+++ DATA TO EXAMINE +++
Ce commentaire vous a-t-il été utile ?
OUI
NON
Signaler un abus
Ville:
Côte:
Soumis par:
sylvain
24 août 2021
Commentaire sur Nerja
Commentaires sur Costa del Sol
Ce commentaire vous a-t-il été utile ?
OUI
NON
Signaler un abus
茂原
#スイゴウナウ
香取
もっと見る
+++
+++ DATA TO EXAMINE +++
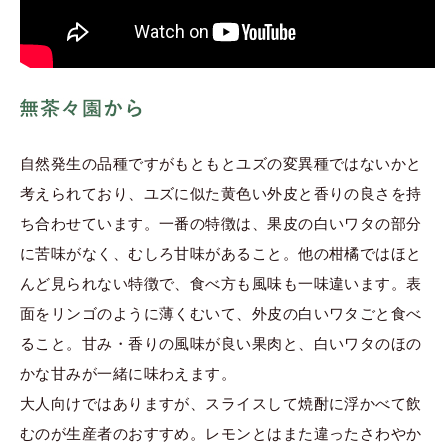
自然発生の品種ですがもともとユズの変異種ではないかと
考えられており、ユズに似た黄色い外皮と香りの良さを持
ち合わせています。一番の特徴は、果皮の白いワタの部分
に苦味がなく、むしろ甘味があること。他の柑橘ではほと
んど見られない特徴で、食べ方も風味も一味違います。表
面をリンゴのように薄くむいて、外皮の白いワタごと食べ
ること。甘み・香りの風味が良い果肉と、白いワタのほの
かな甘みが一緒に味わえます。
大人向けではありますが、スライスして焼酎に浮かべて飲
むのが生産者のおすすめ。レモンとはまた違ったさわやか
+++
### PROBLEM REQUIREMENTS
Render the stretch of the data from the line containing "自然発生の品種ですがもともとユズの変異種ではないかと" through the line containing "むのが生産者のおすすめ。レモンとはまた違ったさわやか" as a JSON list of strings, with one string per line and blank lines omitted.

### RESULT OF THE TASK
[
  "自然発生の品種ですがもともとユズの変異種ではないかと",
  "考えられており、ユズに似た黄色い外皮と香りの良さを持",
  "ち合わせています。一番の特徴は、果皮の白いワタの部分",
  "に苦味がなく、むしろ甘味があること。他の柑橘ではほと",
  "んど見られない特徴で、食べ方も風味も一味違います。表",
  "面をリンゴのように薄くむいて、外皮の白いワタごと食べ",
  "ること。甘み・香りの風味が良い果肉と、白いワタのほの",
  "かな甘みが一緒に味わえます。",
  "大人向けではありますが、スライスして焼酎に浮かべて飲",
  "むのが生産者のおすすめ。レモンとはまた違ったさわやか"
]